Ein Mobilitätssystem muss also nicht nur verschiedene Dienstleister unter einen Hut bringen, sondern sie so kombinieren, dass die optimale Fahrstrecke und die besten Dienste für den jeweiligen Streckenabschnitt zusammenkommen. Davon sind wir noch weit entfernt. Aber immerhin gibt es erste Ansätze, zumindest einmal mehrere Angebote unter einen Hut zu bringen. Überraschenderweise sind es die Berliner Verkehrsbetriebe, sonst nicht gerade bekannt für revolutionäre Neuerungen, die in Deutschland einem großen Schritt nach vorne machen wollen.

Mit Jelbi starten die BVG eine App, mit der ein Nutzer verschiedene Angebote automatisch buchen kann. Teilnehmer sind natürlich die BVG selbst, Taxi-Betreiber, Car- und Ride-Sharing-Plattformen und Anbieter von Miet-Rädern und -E-Rollern.

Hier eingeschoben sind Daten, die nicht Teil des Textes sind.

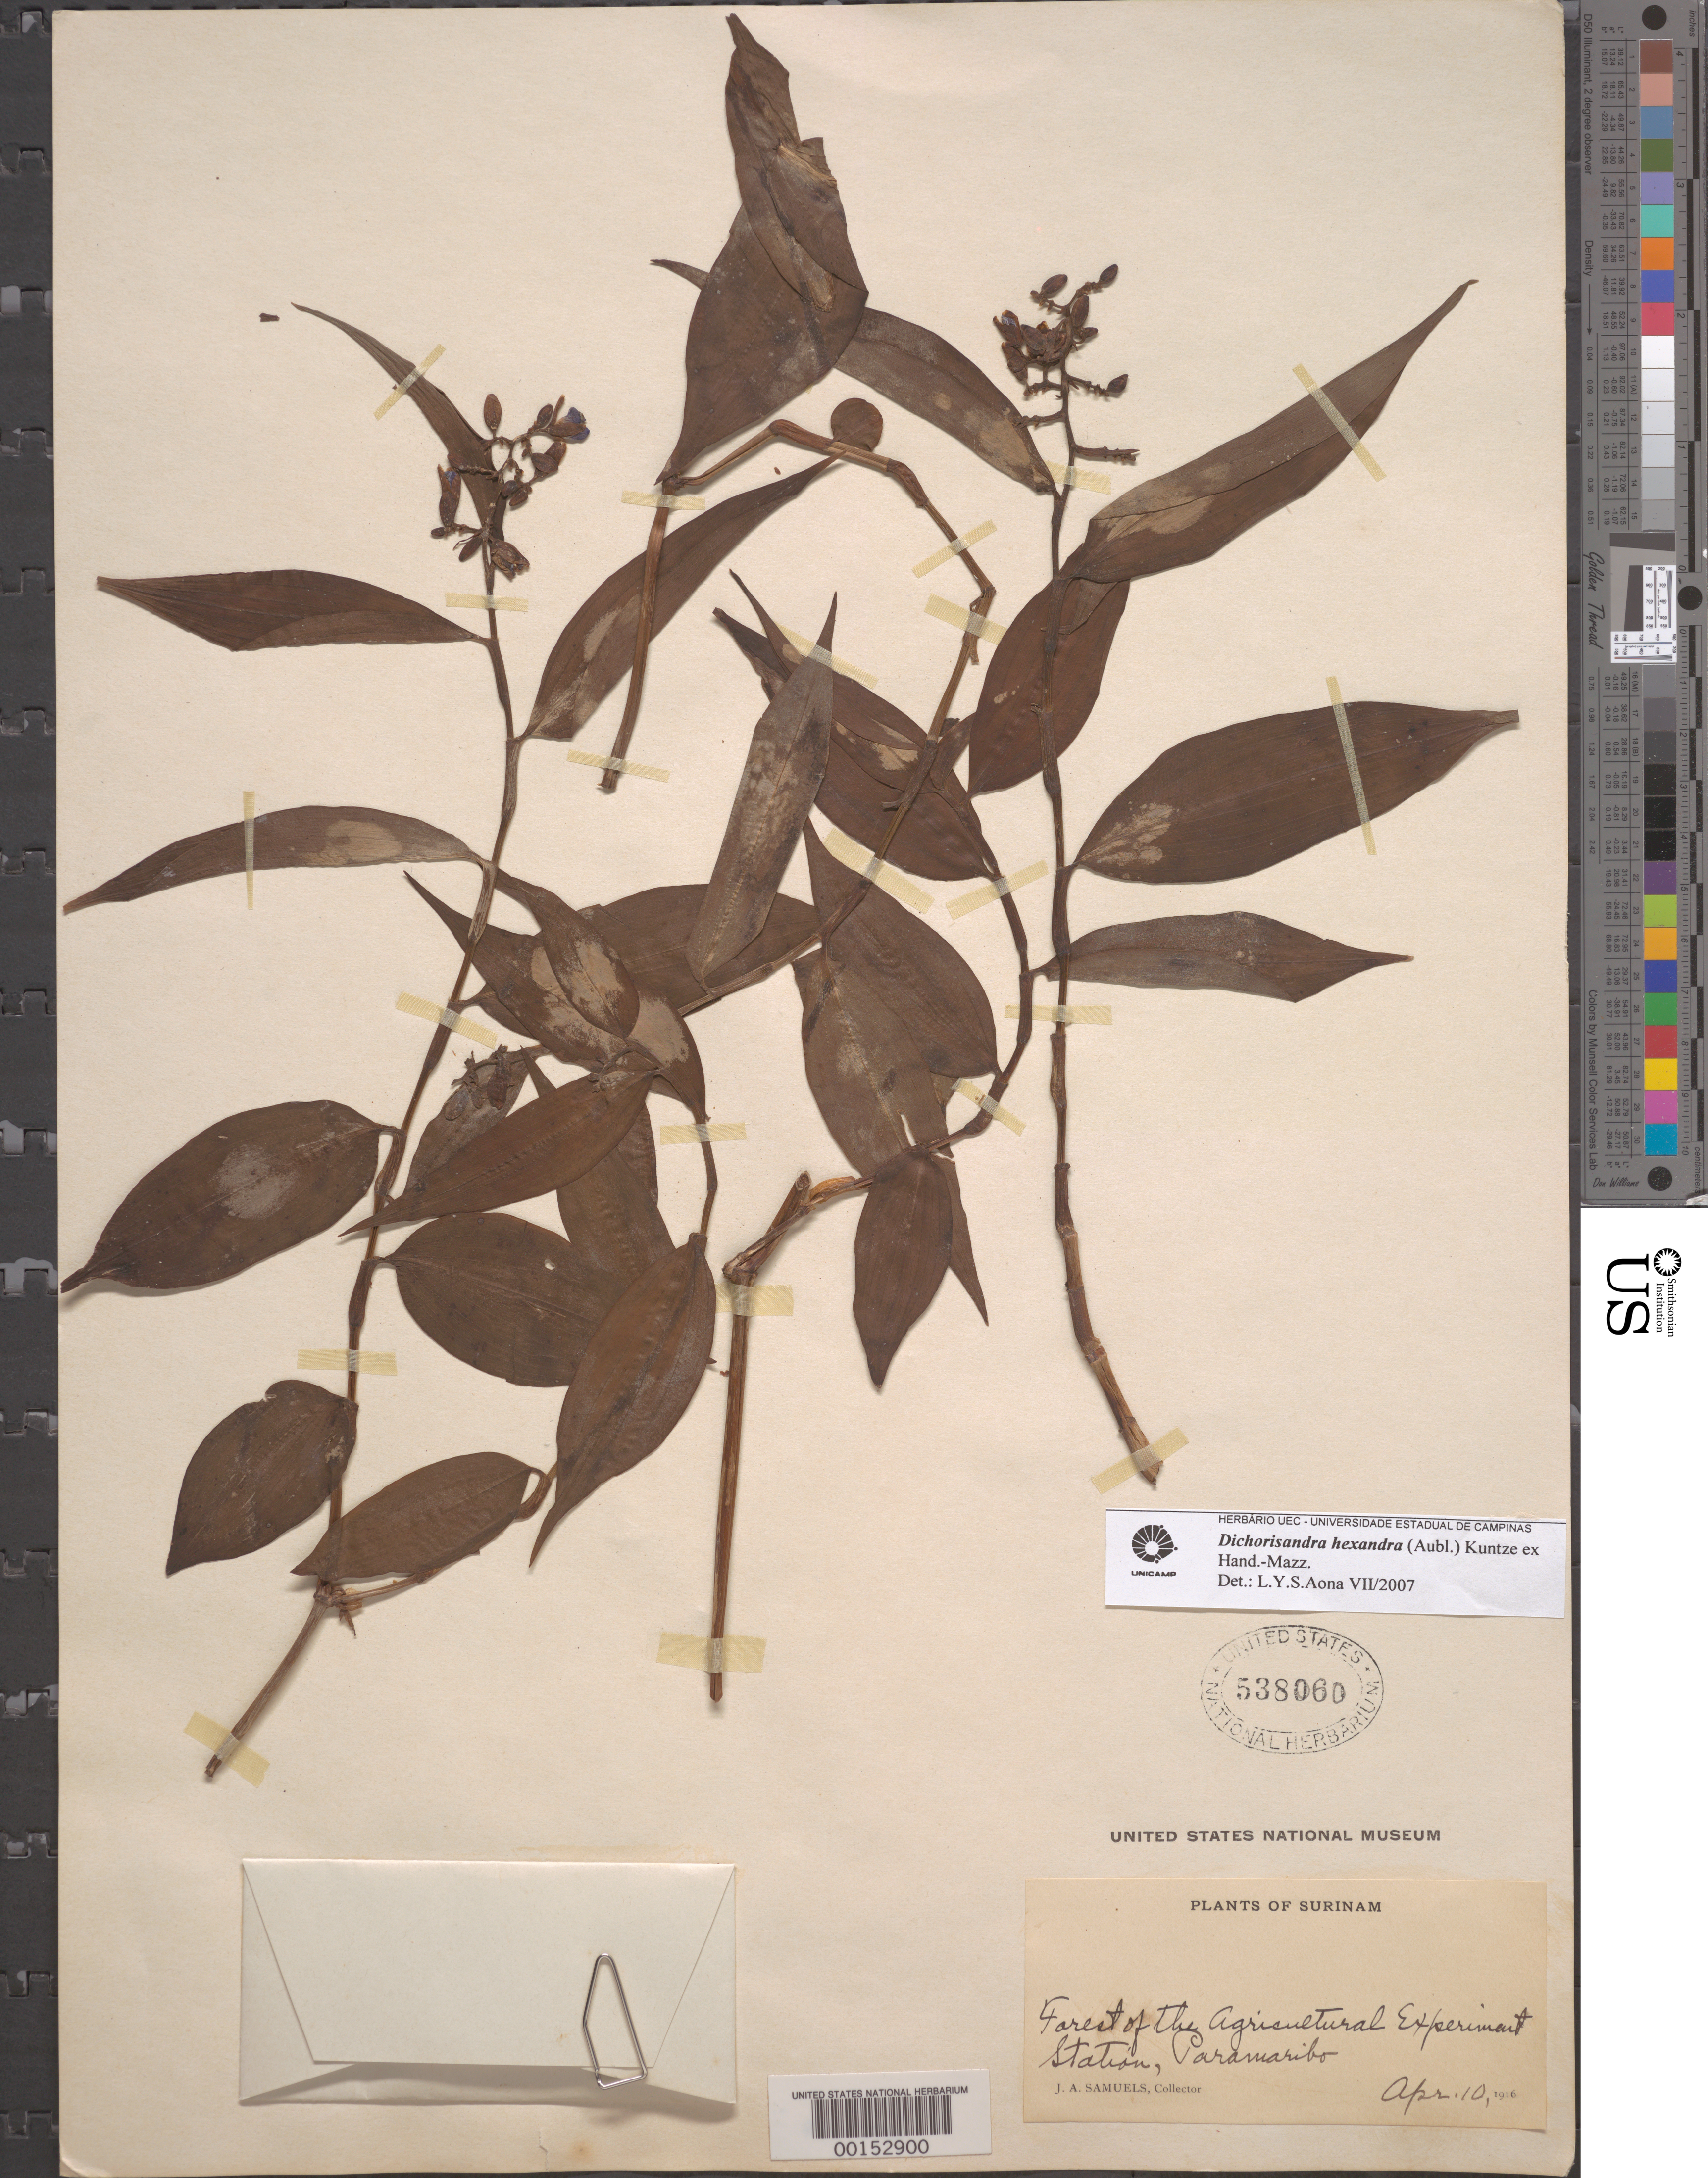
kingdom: Plantae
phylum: Tracheophyta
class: Liliopsida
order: Commelinales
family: Commelinaceae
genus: Dichorisandra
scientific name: Dichorisandra hexandra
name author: (Aubl.) Standl.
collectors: J. A. Samuels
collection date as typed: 10 Apr 1916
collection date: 1916-04-10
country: Suriname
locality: Paramaribo, agricultural experiment station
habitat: Forest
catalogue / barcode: US 538060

Die App kombiniert für den Nutzer alle Anbieter, sodass er auf seinem Weg die jeweiligen Gefährte oder Dienste nutzen kann: Er muss nur Start- und Zielort eingeben, den Rest erledigt Jelbi.

Wenn's funktioniert (Jelbi soll "im Sommer" starten), dann ist das schon mal ein Schritt nach vorne, aber es ist nicht einmal bei solchen integrierten Mobilitätsdiensten der Weisheit letzter Schluss. Es ist auch recht kompliziert: Man muss in vielen Fällen sowohl direkte Konkurrenten als auch konkurrierende Dienste (etwa Car-Sharing vs. Taxis) unter einen Hut bringen. Und Lücken sollten nicht entstehen, denn ein Nutzer, den man zwischendrin auf eine kilometerlange Wanderung schicken muss, der ist das nächste Mal kein Nutzer mehr. Immerhin scheint Hoffnung zu bestehen, wenn selbst schwerfällige Kolosse wie die deutschen Autofirmen erkennen, dass sie sich solchen Mobilitätsdiensten öffnen müssen.

Andere Länder sind da schon weiter. Wie so oft bei größeren technischen Entwicklungen, die den digitalisierten Alltag organisieren, hilft ein Blick in die baltischen Staaten. In Litauen hat die Firma Trafi, die auch das Berliner System entwickelt, ein vollständiges System für die Hauptstadt Vilnius etabliert. Trafi findet die besten Pfade durch die Stadt, bezieht alle verfügbaren Verkehrsmittel mit ein, kombiniert diese, bucht die Fahrpreise ab und verwaltet die Tickets. Die App beachtet nicht einfach nur die ÖPNV-Fahrpläne, sie berücksichtigt auch die aktuelle Position der Busse und berechnet Verspätungen in Echtzeit. Ebenso zeigt sie die aktuellen Positionen von Taxis, Sammeltaxis und Uber-Fahrern an und berechnet angesichts der Verkehrslage deren Eintreffen und auch deren Fahrtzeit zum Ziel. Die Trafi-App berücksichtigt das Wetter, zeigt an, wo welche Mietwagen bereitstehen, in welchem Zustand sie sind und wie viele Leihfahrräder momentan an jeder Ecke zu haben sind. Sie öffnet Mietwagen oder Fahrradschlösser und rechnet die Fahrtzeiten minutengenau ab.

Für all das sind öffentlich zugängliche Daten und Echtzeit-Auswertung unerlässlich. Etwa, um den genauen Zeitpunkt zu bestimmen, wann der für eine Teilstrecke eingeplante Bus ankommt – sich auf statische Fahrpläne zu verlassen, würde allzu oft die Streckenplanung der App ad absurdum führen. Das alles funktioniert mit anonymisierten Benutzerdaten. Erst wenn Vorlieben oder Handicaps des einzelnen Users mit ins Spiel kommen, ist auch eine Personalisierung unumgänglich. Big-Data-Auswertungen sind jedenfalls für integrierte Mobilitätsdienste zwingende Notwendigkeit.

In Vilnius scheint das Anliegen, den Verkehr mit privaten Autos zu reduzieren, erfolgreich zu sein. Zumindest jedenfalls werden ÖPNV und Car-Sharing von den Trafi-Usern intensiv genutzt.